The point is that there is $21 trillion dollars in tax havens around the world and that reducing the tax rates on rich people would mean they would change their behavior and take their money out of the tax havens. The effects of a tax cut on the rich on unemployment is much messier, there are all kinds of confounding variables such as regulations, business climate, technological improvements, monetary policy, etc.
However, the effects of tax rates on rich people hiding their money is much simpler. The evidence shows that if you cut rates significantly you get much less tax avoidance.

You need to look at your evidence more closely because it is making my point. In 1980 .056 percent of returns reported income more than $200k. By 1988 that number had almost quadrupled in eight years to .215 percent of returns. Then tax rates were increased and it takes eight years for the percentage of returns reporting $200K in income to get back to the 1988 level. You may remember 1997 as the year the top capital gains taxes were cut from 28% to 20%. After this tax cut the number of people reporting over $200K a year continued to surge to .373% by 2000. So according to your data the percentage of tax payers in the top brackets increases after tax cuts and decreases after tax hikes. I will leave it to others to point out who looks stupid making conclusions that are not based on data.

So we are being blackmailed by the rich using their tax havens and holding the health of the economy hostage, and if only we reduced taxes to a reasonable amount they’ll bring their money home? And you think its a good idea to go along with this extortion? Why wouldn’t they do the same thing with the new lower rate, and just keep repeating, until the tax rate is zero?

Why let the rich write their own tax rate under threat of them ‘taking their ball and going home’ essentially?

Do you get the mob off of your ass with the same techniques? Like, if we just pay them this protection money this one time, then they’ll leave us alone forever? Why would they not keep saying the same thing no matter how low their tax rate goes? I mean that’s essentially what’s been going on for decades. Cry about how onerous the rates are constantly until they are lowered, and then start crying again about how onerous they still are. Lather rinse repeat. Are we this naive?

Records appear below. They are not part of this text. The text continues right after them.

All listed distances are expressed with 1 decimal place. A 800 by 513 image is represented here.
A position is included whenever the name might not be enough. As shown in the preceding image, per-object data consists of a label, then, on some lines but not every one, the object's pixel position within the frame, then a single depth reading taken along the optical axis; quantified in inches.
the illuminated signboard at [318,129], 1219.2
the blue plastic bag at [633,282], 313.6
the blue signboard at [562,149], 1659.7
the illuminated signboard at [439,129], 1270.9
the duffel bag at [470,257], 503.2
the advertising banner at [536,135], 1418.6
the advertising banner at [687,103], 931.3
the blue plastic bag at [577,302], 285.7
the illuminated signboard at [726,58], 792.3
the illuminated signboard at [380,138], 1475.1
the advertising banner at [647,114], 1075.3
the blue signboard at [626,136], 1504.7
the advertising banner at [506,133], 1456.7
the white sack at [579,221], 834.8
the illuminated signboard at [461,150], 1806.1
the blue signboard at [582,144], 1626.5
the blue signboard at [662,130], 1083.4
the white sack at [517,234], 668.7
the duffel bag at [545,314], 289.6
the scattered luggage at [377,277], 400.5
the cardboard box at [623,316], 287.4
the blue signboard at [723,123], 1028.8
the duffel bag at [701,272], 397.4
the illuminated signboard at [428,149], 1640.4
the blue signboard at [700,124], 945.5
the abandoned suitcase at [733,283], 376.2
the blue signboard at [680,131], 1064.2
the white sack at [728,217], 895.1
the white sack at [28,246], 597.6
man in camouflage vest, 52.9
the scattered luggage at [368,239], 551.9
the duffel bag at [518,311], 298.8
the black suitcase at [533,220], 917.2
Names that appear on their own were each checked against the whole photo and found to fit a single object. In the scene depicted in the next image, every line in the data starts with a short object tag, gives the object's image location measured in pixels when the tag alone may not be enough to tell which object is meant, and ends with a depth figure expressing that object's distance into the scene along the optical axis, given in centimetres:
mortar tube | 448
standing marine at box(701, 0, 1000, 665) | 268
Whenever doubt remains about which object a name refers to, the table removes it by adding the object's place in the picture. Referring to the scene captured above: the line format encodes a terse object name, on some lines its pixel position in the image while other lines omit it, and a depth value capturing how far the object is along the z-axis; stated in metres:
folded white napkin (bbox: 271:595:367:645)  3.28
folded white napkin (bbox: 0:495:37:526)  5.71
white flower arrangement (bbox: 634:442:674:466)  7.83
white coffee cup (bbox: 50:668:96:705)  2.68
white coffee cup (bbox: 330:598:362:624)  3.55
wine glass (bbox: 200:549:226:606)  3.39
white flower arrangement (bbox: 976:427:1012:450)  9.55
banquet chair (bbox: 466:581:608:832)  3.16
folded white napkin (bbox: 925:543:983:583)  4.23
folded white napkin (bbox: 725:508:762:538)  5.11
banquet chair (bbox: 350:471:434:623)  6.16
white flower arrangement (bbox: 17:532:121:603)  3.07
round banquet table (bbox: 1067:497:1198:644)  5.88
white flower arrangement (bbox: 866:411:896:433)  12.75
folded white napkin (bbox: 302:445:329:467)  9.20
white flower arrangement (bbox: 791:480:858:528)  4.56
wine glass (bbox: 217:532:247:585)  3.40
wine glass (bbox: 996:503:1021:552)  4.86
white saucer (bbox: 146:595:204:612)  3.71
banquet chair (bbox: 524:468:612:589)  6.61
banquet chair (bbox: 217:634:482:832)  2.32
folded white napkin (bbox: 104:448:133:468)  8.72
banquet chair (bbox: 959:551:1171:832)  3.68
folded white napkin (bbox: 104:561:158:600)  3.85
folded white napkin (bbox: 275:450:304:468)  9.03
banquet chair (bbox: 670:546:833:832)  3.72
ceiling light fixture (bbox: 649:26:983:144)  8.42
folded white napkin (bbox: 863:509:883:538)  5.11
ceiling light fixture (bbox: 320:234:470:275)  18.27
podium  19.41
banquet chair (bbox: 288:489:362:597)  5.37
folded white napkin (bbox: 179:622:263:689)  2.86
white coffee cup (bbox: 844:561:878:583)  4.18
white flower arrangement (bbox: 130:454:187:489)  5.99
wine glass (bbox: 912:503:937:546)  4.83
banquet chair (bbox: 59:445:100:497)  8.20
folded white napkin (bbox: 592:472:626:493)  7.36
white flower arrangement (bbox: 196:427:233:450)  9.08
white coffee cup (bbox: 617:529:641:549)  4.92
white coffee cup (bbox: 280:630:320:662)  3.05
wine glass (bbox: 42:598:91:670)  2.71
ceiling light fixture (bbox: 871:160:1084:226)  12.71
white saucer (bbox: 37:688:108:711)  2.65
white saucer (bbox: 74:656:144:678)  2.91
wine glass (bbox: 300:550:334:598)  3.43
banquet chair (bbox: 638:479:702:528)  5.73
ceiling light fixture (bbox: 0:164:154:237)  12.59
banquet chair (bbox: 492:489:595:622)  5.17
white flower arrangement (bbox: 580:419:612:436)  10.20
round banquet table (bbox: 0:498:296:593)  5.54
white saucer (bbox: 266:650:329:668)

What is the number that will make these people happy and never complain about their tax rate again. Lets have that discussion, instead of the constant “THE TAXES … ARE TOO DAMN HIGH” discussions no matter how historically low the rates actually are. What do they actually want aside from just LOWER!!! What’s the actual rate that they ideally want? Zero?

Obviously if someone thinks an investment is great they are still going to invest regardless of tax rates and if they think it is awful they will not invest regardless of tax rates. However, the existence of inframarginal cases is not the point, the point is there are always marginal cases and each change in tax rate affects the marginal cases.